Gründe für Zuführungen immer individuell
„Das Ordnungsamt klingelt grundsätzlich so lange, bis jemand die Tür aufmacht“, erklärt Müller. Schön sei die Situation für alle Beteiligten nicht, stellt er klar. Die zwölf beantragten zwangsweisen Zuführungen haben sich laut Landesregierung im Vergleich zu 2021 verdoppelt. 2018 (22) und 2019 (23) lag die Zahl aber deutlich höher als in den vergangenen beiden Jahren.
Auch an der Gesamtschule Eifel seien Zuführungen von Schülern nötig gewesen, berichtet Schulleiterin Eva Balduin. Die Gründe dafür seien immer individuell. Und ähnlich wie Thomas Müller von der Euskirchener Gesamtschule spricht sie von Einzelfällen. Die zwanghafte Zuführung greift der Schulleiterin zufolge aber erst dann, wenn alle anderen Maßnahmen ins Leere laufen.

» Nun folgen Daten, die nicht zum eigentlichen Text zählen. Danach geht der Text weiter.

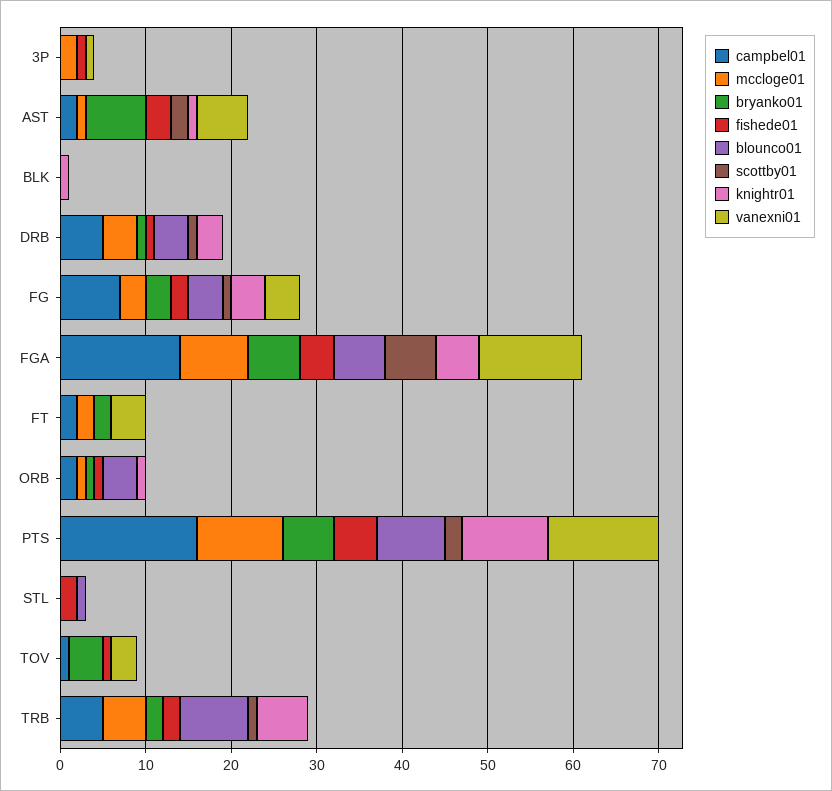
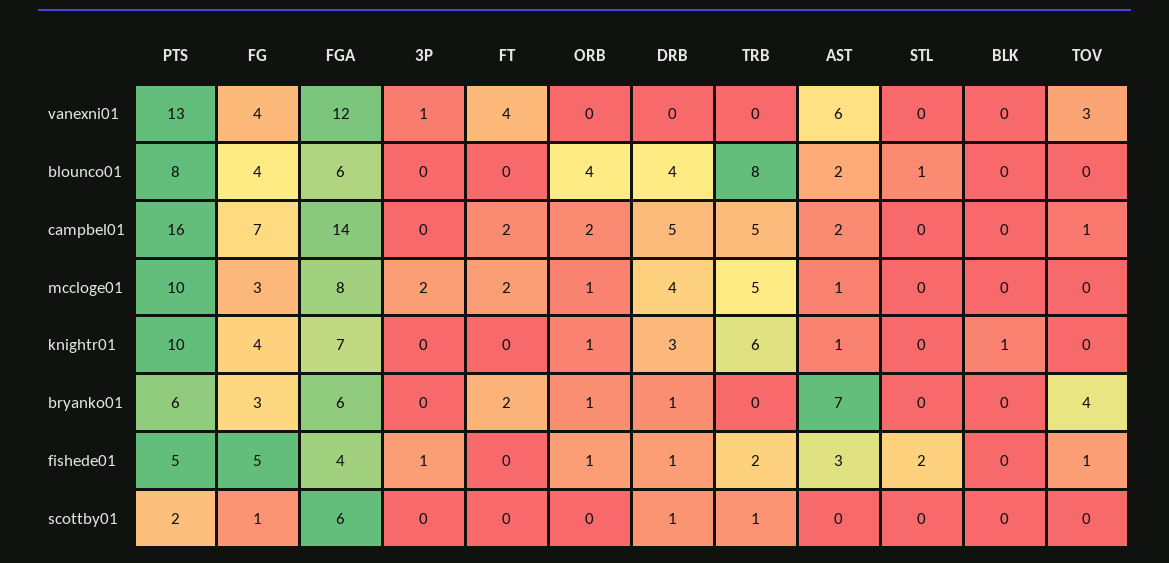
  {
    "campbel01": {
      "3P": 0,
      "AST": 2,
      "BLK": 0,
      "DRB": 5,
      "FG": 7,
      "FGA": 14,
      "FT": 2,
      "ORB": 2,
      "PTS": 16,
      "STL": 0,
      "TOV": 1,
      "TRB": 5
    },
    "mccloge01": {
      "3P": 2,
      "AST": 1,
      "BLK": 0,
      "DRB": 4,
      "FG": 3,
      "FGA": 8,
      "FT": 2,
      "ORB": 1,
      "PTS": 10,
      "STL": 0,
      "TOV": 0,
      "TRB": 5
    },
    "bryanko01": {
      "3P": 0,
      "AST": 7,
      "BLK": 0,
      "DRB": 1,
      "FG": 3,
      "FGA": 6,
      "FT": 2,
      "ORB": 1,
      "PTS": 6,
      "STL": 0,
      "TOV": 4,
-     "TRB": 2
+     "TRB": 0
    },
    "fishede01": {
      "3P": 1,
      "AST": 3,
      "BLK": 0,
      "DRB": 1,
-     "FG": 2,
+     "FG": 5,
      "FGA": 4,
      "FT": 0,
      "ORB": 1,
      "PTS": 5,
      "STL": 2,
      "TOV": 1,
      "TRB": 2
    },
    "blounco01": {
      "3P": 0,
-     "AST": 0,
+     "AST": 2,
      "BLK": 0,
      "DRB": 4,
      "FG": 4,
      "FGA": 6,
      "FT": 0,
      "ORB": 4,
      "PTS": 8,
      "STL": 1,
      "TOV": 0,
      "TRB": 8
    },
    "scottby01": {
      "3P": 0,
-     "AST": 2,
+     "AST": 0,
      "BLK": 0,
      "DRB": 1,
      "FG": 1,
      "FGA": 6,
      "FT": 0,
      "ORB": 0,
      "PTS": 2,
      "STL": 0,
      "TOV": 0,
      "TRB": 1
    },
    "knightr01": {
      "3P": 0,
      "AST": 1,
      "BLK": 1,
      "DRB": 3,
      "FG": 4,
-     "FGA": 5,
+     "FGA": 7,
      "FT": 0,
      "ORB": 1,
      "PTS": 10,
      "STL": 0,
      "TOV": 0,
      "TRB": 6
    },
    "vanexni01": {
      "3P": 1,
      "AST": 6,
      "BLK": 0,
      "DRB": 0,
      "FG": 4,
      "FGA": 12,
      "FT": 4,
      "ORB": 0,
      "PTS": 13,
      "STL": 0,
      "TOV": 3,
      "TRB": 0
    }
  }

Kollege Thomas Müller aus Euskirchen hat ein weiteres Mysterium seit der Pandemie ausgemacht. „Wir mussten unsere Schüler erst wieder an den 45-Minuten-Rhythmus gewöhnen“, sagt Müller. Nach Homeschooling sei die Rückkehr zum gewohnten Unterricht nicht einfach gewesen, weil dann alle 20 Minuten Stoß gelüftet werden musste. Die Unterrichtsstunde sei dadurch zweigeteilt gewesen: 20 Minuten Unterricht, fünf Minuten Lüftungspause, 20 Minuten Unterricht.
Auch Michael Mombaur, Leiter der Euskirchener Marienschule, berichtet von einem Anstieg der Fehlstunden nach der Corona-Pandemie. Viele davon seien unentschuldigt. Zudem sei die Zahl der disziplinarischen und pädagogischen Maßnahmen für das Nichteinhalten von Regeln gestiegen. So gibt es nun in der Marienschulen Zonen, in denen digitale Endgeräte erlaubt sind und in denen nicht.
Dass sich Schüler wieder an Regeln gewöhnen mussten – und auch immer noch müssen –, sagt auch Claudia Arens, Pressesprecherin und Lehrerin an der Weilerswister Gesamtschule. Von einer größeren Anzahl Fehlstunden oder gar zwangsweisen Zuführungen durch das Ordnungsamt, weil der Schulpflicht nicht nachgekommen werde, sei man aber weit entfernt.